The hibiscus flower is also associated with several Hawaiian gods and goddesses. The red hibiscus flower is said to represent Pele, the powerful volcano goddess, while the yellow hibiscus is a symbol of Laka, the goddess of hula dancing.

Hawaiian folk tales describe how Pele and Laka would adorn themselves with garlands of vibrant hibiscus blossoms.

Significance in Ancient Hawaiian Society and Ceremonies

In ancient Hawaiian culture, the yellow hibiscus held profound meaning and was used extensively in rituals and ceremonies. Its bright color signified life, celebration, and the Aloha spirit. Yellow hibiscus garlands and leis were commonly worn by Hawaiian royalty, healers, and spiritual leaders.

The bark from the hibiscus tree was used to make rope and fishing nets, while the flower’s nectar was brewed into a sweet medicinal tea. Parts of the hibiscus plant were incorporated into traditional Hawaiian herbal remedies believed to purify blood, ease respiratory issues, and promote general wellness.

When important guests visited or during significant life events like weddings, yellow hibiscus flowers were interwoven into beautiful floral displays and leis as a traditional Hawaiian custom expressing honor, respect, and blessing.

Modern and Contemporary Symbolic Meaning

Today, the bright and cheerful yellow hibiscus remains an iconic symbol of Hawaiian culture. Its image is found across Hawaii on street signs, state parks, websites, documents, fabrics, and souvenirs. The flower’s vibrant color and welcoming form reflect core aspects of Hawaiian culture – warmth, celebration of natural beauty, and the welcoming spirit of Aloha.

Each year, over 50,000 yellow hibiscus floral leis are distributed by flight attendants to visitors arriving at Hawaii’s airports. This unique Hawaiian tradition, known as the lei greeting, allows the hibiscus lei’s bright petals and sweet fragrance to envelop newcomers with the spirit of Aloha.
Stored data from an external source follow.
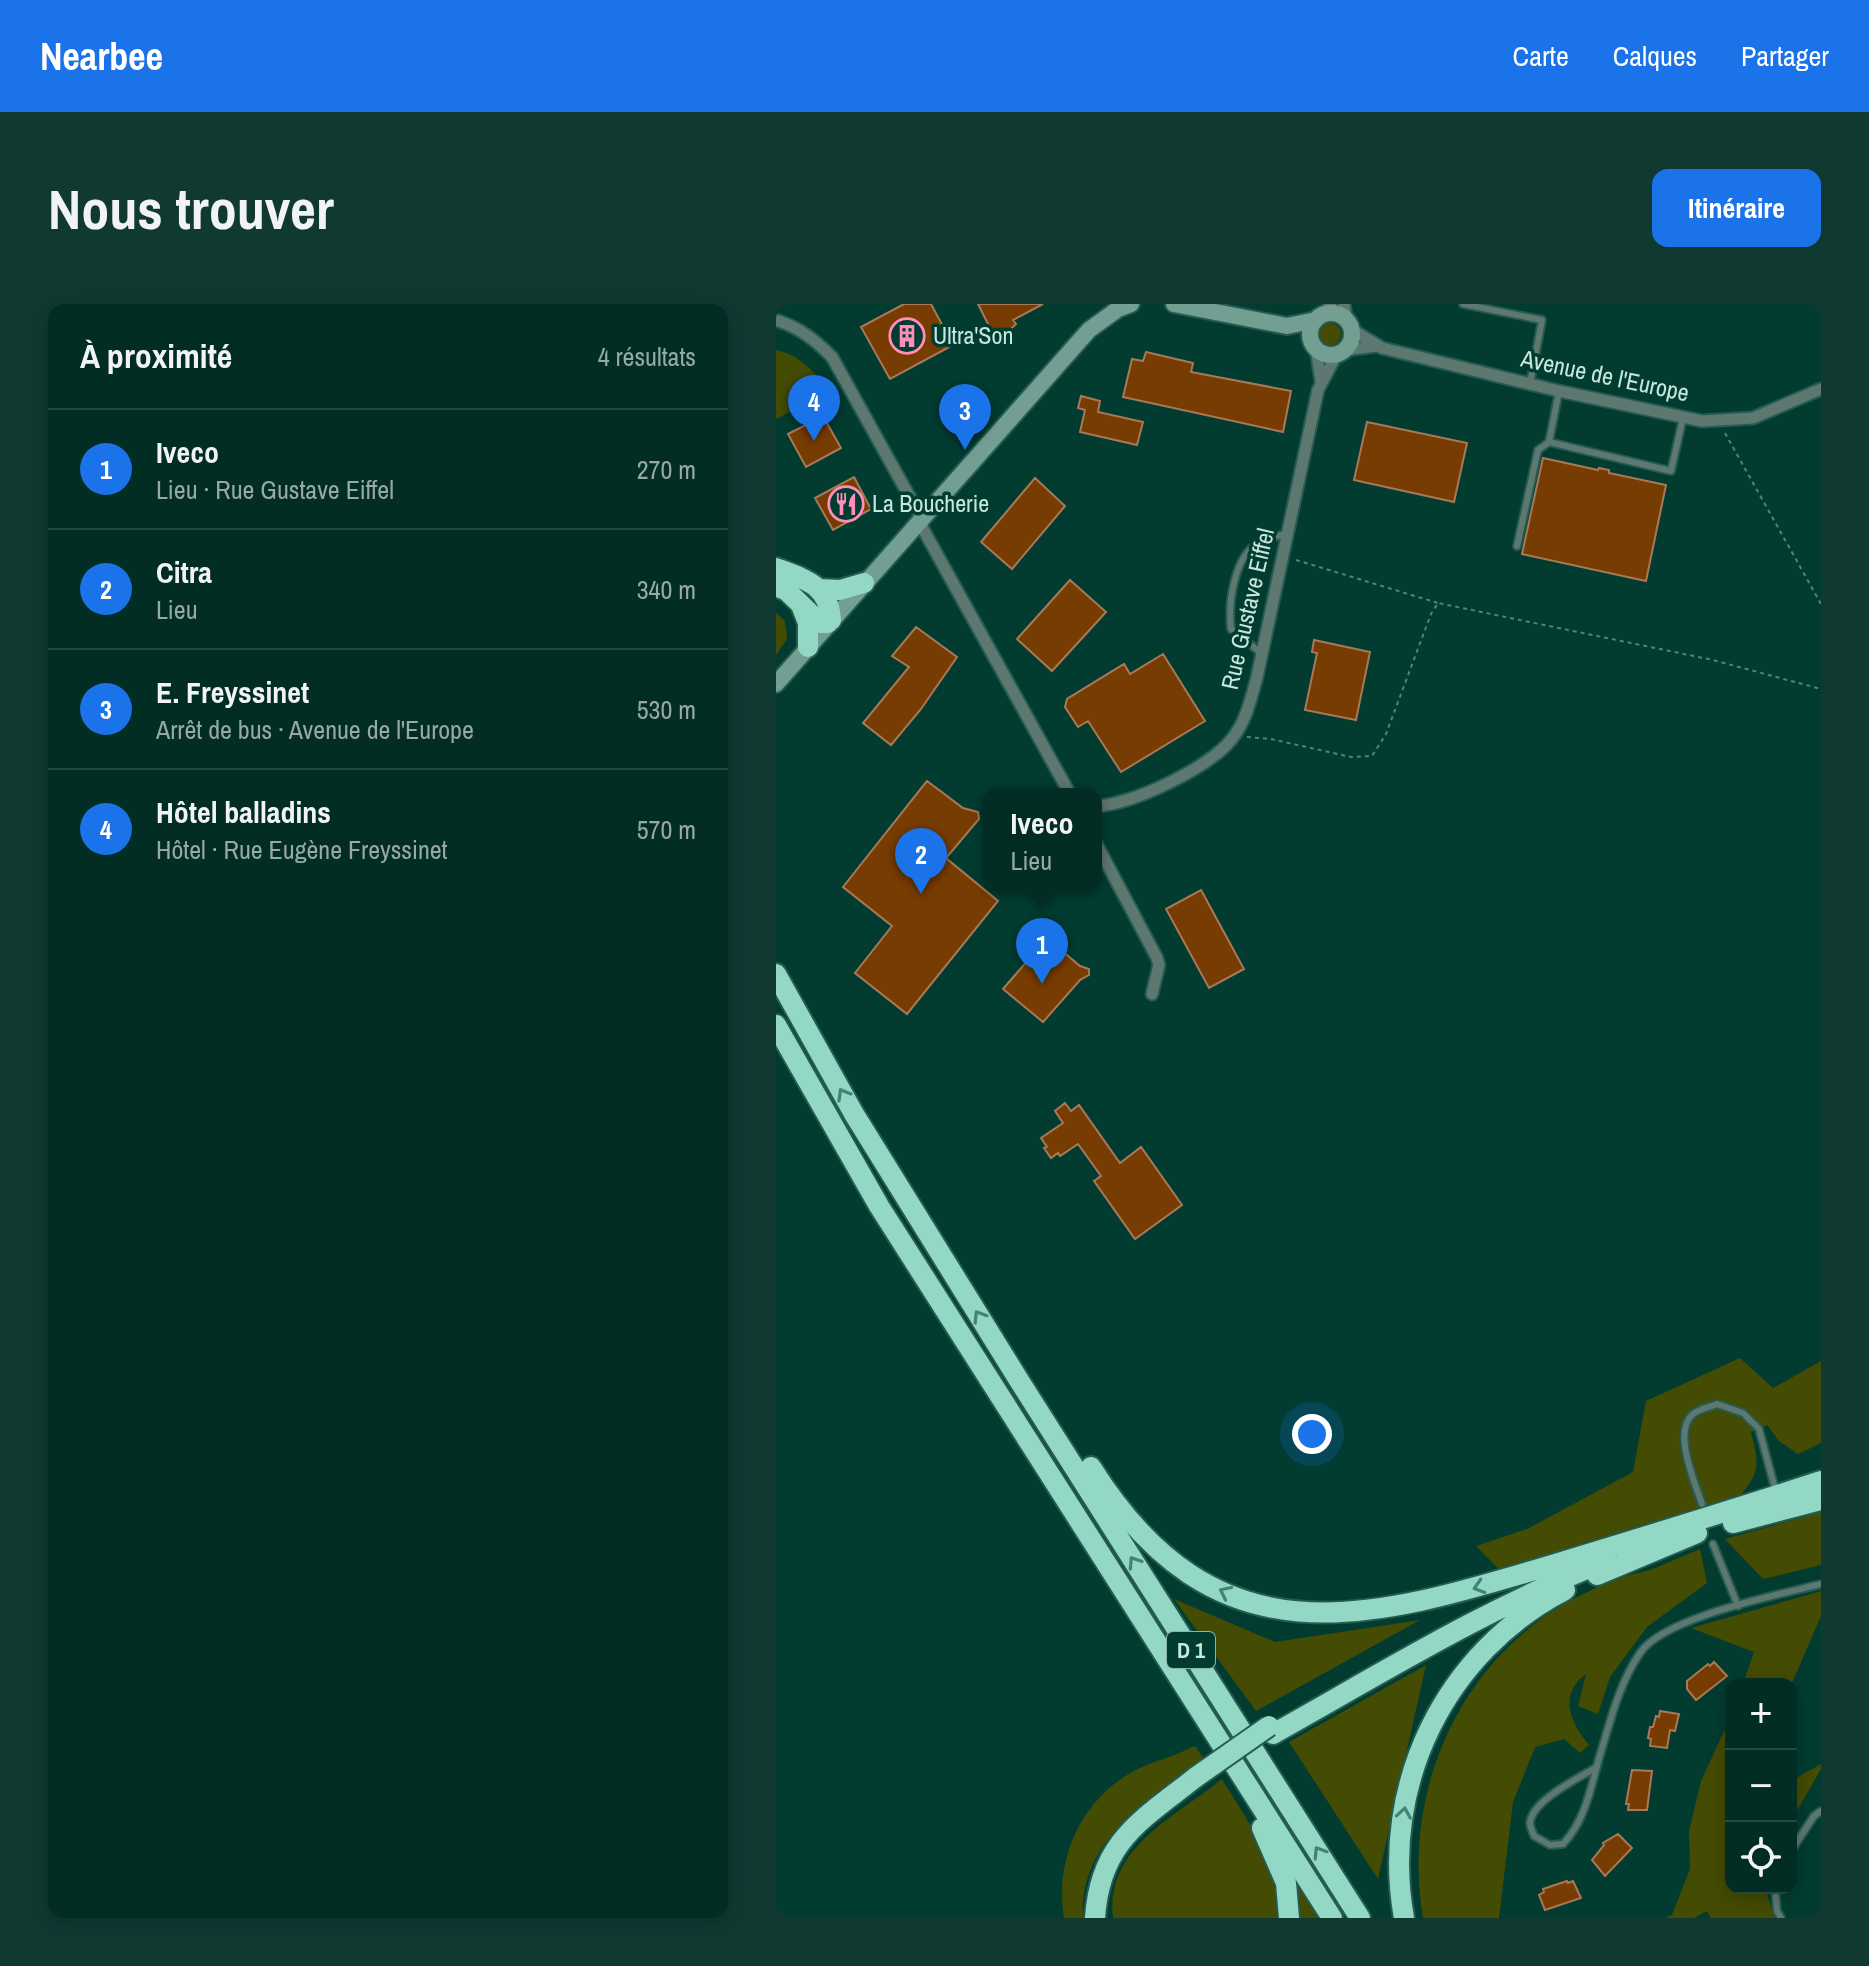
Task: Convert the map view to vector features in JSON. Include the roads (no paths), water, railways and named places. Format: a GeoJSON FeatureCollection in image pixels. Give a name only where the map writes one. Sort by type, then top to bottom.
{"type":"FeatureCollection","features":[{"type":"Feature","properties":{"kind":"highway"},"geometry":{"type":"LineString","coordinates":[[776,568],[819,589],[830,605],[830,622],[820,623],[787,591],[776,586]]}},
{"type":"Feature","properties":{"kind":"highway"},"geometry":{"type":"LineString","coordinates":[[819,589],[840,590],[864,583]]}},
{"type":"Feature","properties":{"kind":"highway"},"geometry":{"type":"LineString","coordinates":[[801,605],[808,623],[808,647]]}},
{"type":"Feature","properties":{"kind":"highway","name":"D 1"},"geometry":{"type":"LineString","coordinates":[[776,974],[854,1114],[1360,1918]]}},
{"type":"Feature","properties":{"kind":"highway","name":"D 1"},"geometry":{"type":"LineString","coordinates":[[776,1025],[879,1206],[1332,1918]]}},
{"type":"Feature","properties":{"kind":"highway"},"geometry":{"type":"LineString","coordinates":[[879,1206],[913,1279],[1257,1818],[1286,1883],[1289,1918]]}},
{"type":"Feature","properties":{"kind":"highway"},"geometry":{"type":"LineString","coordinates":[[1020,1382],[1065,1426],[1104,1488],[1161,1551],[1201,1580],[1229,1595],[1277,1610],[1359,1613],[1414,1604],[1669,1530],[1821,1481]]}},
{"type":"Feature","properties":{"kind":"highway"},"geometry":{"type":"LineString","coordinates":[[1404,1918],[1399,1850],[1414,1764],[1431,1722],[1464,1672],[1502,1632],[1558,1594],[1709,1537],[1821,1500]]}},
{"type":"Feature","properties":{"kind":"highway"},"geometry":{"type":"LineString","coordinates":[[1095,1918],[1103,1872],[1117,1844],[1133,1825],[1271,1730],[1398,1648],[1506,1595],[1669,1530]]}},
{"type":"Feature","properties":{"kind":"highway"},"geometry":{"type":"LineString","coordinates":[[1271,1730],[1562,1578],[1624,1554],[1709,1537]]}},
{"type":"Feature","properties":{"kind":"highway"},"geometry":{"type":"LineString","coordinates":[[1105,1918],[1112,1876],[1129,1844],[1198,1780]]}},
{"type":"Feature","properties":{"kind":"street"},"geometry":{"type":"LineString","coordinates":[[776,684],[1089,330],[1118,309],[1131,304]]}},
{"type":"Feature","properties":{"kind":"street"},"geometry":{"type":"LineString","coordinates":[[1174,304],[1287,326],[1322,353],[1376,346]]}},
{"type":"Feature","properties":{"kind":"street"},"geometry":{"type":"LineString","coordinates":[[1287,326],[1324,313],[1339,315],[1347,318],[1376,346]]}},
{"type":"Feature","properties":{"kind":"street"},"geometry":{"type":"LineString","coordinates":[[1321,382],[1310,333],[1324,313]]}},
{"type":"Feature","properties":{"kind":"street"},"geometry":{"type":"LineString","coordinates":[[1321,382],[1351,340],[1347,318]]}},
{"type":"Feature","properties":{"kind":"street"},"geometry":{"type":"LineString","coordinates":[[776,320],[813,338],[832,357],[1067,788]]}},
{"type":"Feature","properties":{"kind":"street","name":"Avenue de l'Europe"},"geometry":{"type":"LineString","coordinates":[[1376,346],[1683,418],[1719,421],[1753,418],[1821,389]]}},
{"type":"Feature","properties":{"kind":"street","name":"Rue Gustave Eiffel"},"geometry":{"type":"LineString","coordinates":[[1102,805],[1133,797],[1217,754],[1245,718],[1262,654],[1321,382]]}},
{"type":"Feature","properties":{"kind":"street"},"geometry":{"type":"LineString","coordinates":[[1102,854],[1157,958],[1159,965],[1152,994]]}},
{"type":"Feature","properties":{"kind":"lane"},"geometry":{"type":"LineString","coordinates":[[1463,304],[1542,320],[1530,384]]}},
{"type":"Feature","properties":{"kind":"lane"},"geometry":{"type":"LineString","coordinates":[[1517,546],[1538,450],[1549,442],[1559,391]]}},
{"type":"Feature","properties":{"kind":"lane"},"geometry":{"type":"LineString","coordinates":[[1549,442],[1671,471],[1683,418]]}},
{"type":"Feature","properties":{"kind":"lane"},"geometry":{"type":"LineString","coordinates":[[1262,654],[1231,629],[1228,609],[1243,556],[1259,543],[1288,533]]}},
{"type":"Feature","properties":{"kind":"lane"},"geometry":{"type":"LineString","coordinates":[[1702,1504],[1687,1459],[1684,1430],[1693,1414],[1717,1404],[1743,1413],[1759,1429],[1777,1496]]}},
{"type":"Feature","properties":{"kind":"lane"},"geometry":{"type":"LineString","coordinates":[[1709,1537],[1738,1606]]}},
{"type":"Feature","properties":{"kind":"lane"},"geometry":{"type":"LineString","coordinates":[[1597,1767],[1537,1807],[1530,1823],[1534,1836],[1550,1845],[1563,1844],[1578,1828],[1597,1767],[1619,1690],[1642,1650],[1671,1627],[1821,1584]]}},
{"type":"Feature","properties":{"kind":"lane"},"geometry":{"type":"LineString","coordinates":[[1797,1842],[1814,1816],[1821,1811]]}},
{"type":"Feature","properties":{"kind":"lane"},"geometry":{"type":"LineString","coordinates":[[1776,1894],[1781,1918]]}},
{"type":"Feature","properties":{"kind":"place","name":"Ultra'Son"},"geometry":{"type":"Point","coordinates":[907,336]}},
{"type":"Feature","properties":{"kind":"place","name":"Hôtel balladins"},"geometry":{"type":"Point","coordinates":[814,441]}},
{"type":"Feature","properties":{"kind":"place","name":"E. Freyssinet"},"geometry":{"type":"Point","coordinates":[965,450]}},
{"type":"Feature","properties":{"kind":"place","name":"La Boucherie"},"geometry":{"type":"Point","coordinates":[846,504]}},
{"type":"Feature","properties":{"kind":"place","name":"Citra"},"geometry":{"type":"Point","coordinates":[921,894]}},
{"type":"Feature","properties":{"kind":"place","name":"Iveco"},"geometry":{"type":"Point","coordinates":[1042,984]}}]}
Beyond tourism, Hawaii’s state flower is celebrated across the islands in gardens, landscape architecture, agriculture, cuisine, art, and events. Its image represents the islands’ lush natural landscapes, local pride, welcoming culture, and vibrant Pacific spirit.


The vibrant yellow Hawaiian hibiscus perfectly encapsulates the allure of America’s island paradise with its cheerful disposition and cultural heritage. As the Aloha State’s distinctive emblem, the ma’o hau hele represents Hawaiian values of welcoming others with warmth, respect, and open arms.